PROBLEM DETAILS: Output the listing below exactly, minus its images.

ENTRIES SHOWN:
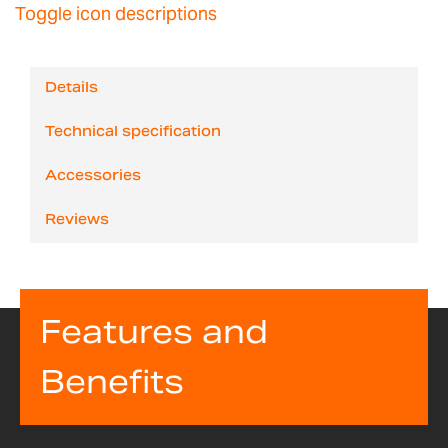
Toggle icon descriptions
Details
Technical specification
Accessories
Reviews
Features and
Benefits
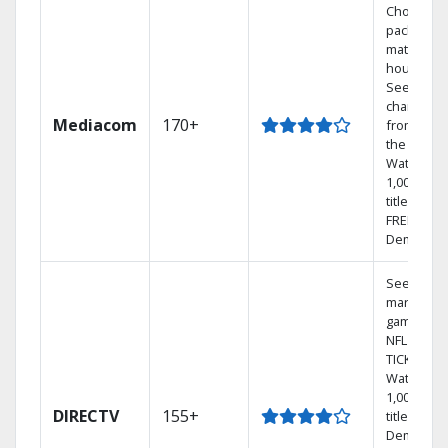
Choose a 
package t
match you
househol
See
channels
Mediacom
170+
from aro
the world.
Watch
1,000s of
titles with
FREE On
Demand.
See out-of
market
games on
NFL SUND
TICKET.
Watch
1,000s of
DIRECTV
155+
titles On
Demand.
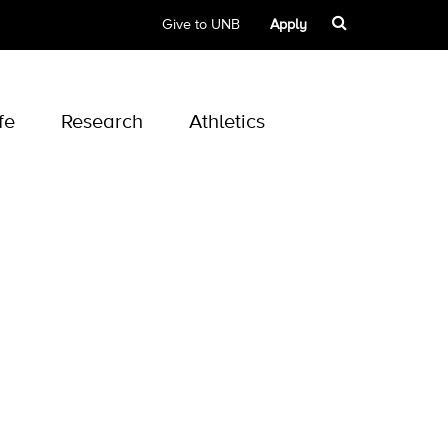
Give to UNB
Apply
fe
Research
Athletics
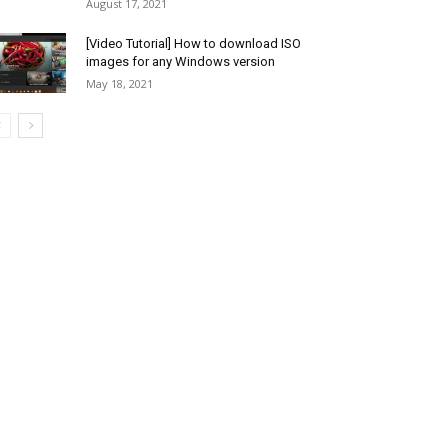
August 17, 2021
[Video Tutorial] How to download ISO
images for any Windows version
May 18, 2021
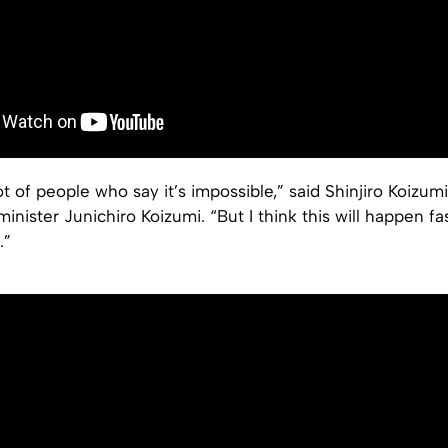
ot of people who say it’s impossible,” said Shinjiro Koizumi
inister Junichiro Koizumi. “But I think this will happen fa
.”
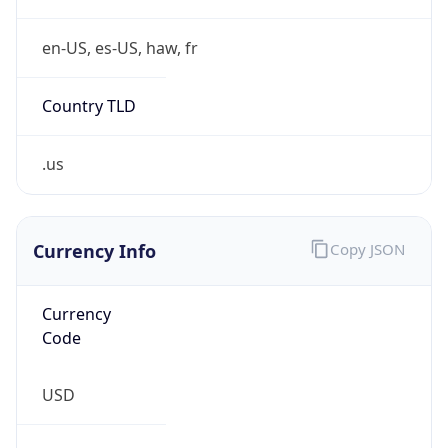
Country TLD
.us
Currency Info
Copy JSON
Currency
Code
USD
Currency
Name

ANSWER TO THIS TASK:
Toggle icon descriptions
Details
Technical specification
Accessories
Reviews
Features and
Benefits
Choose a 
package t
match you
househol
See
channels
Mediacom
170+
from aro
the world.
Watch
1,000s of
titles with
FREE On
Demand.
See out-of
market
games on
NFL SUND
TICKET.
Watch
1,000s of
DIRECTV
155+
titles On
Demand.
Give to UNB
Apply
fe
Research
Athletics
August 17, 2021
[Video Tutorial] How to download ISO
images for any Windows version
May 18, 2021
ot of people who say it’s impossible,” said Shinjiro Koizumi
inister Junichiro Koizumi. “But I think this will happen fa
.”
Country TLD
.us
Currency Info
Copy JSON
Currency
Code
USD
Currency
Name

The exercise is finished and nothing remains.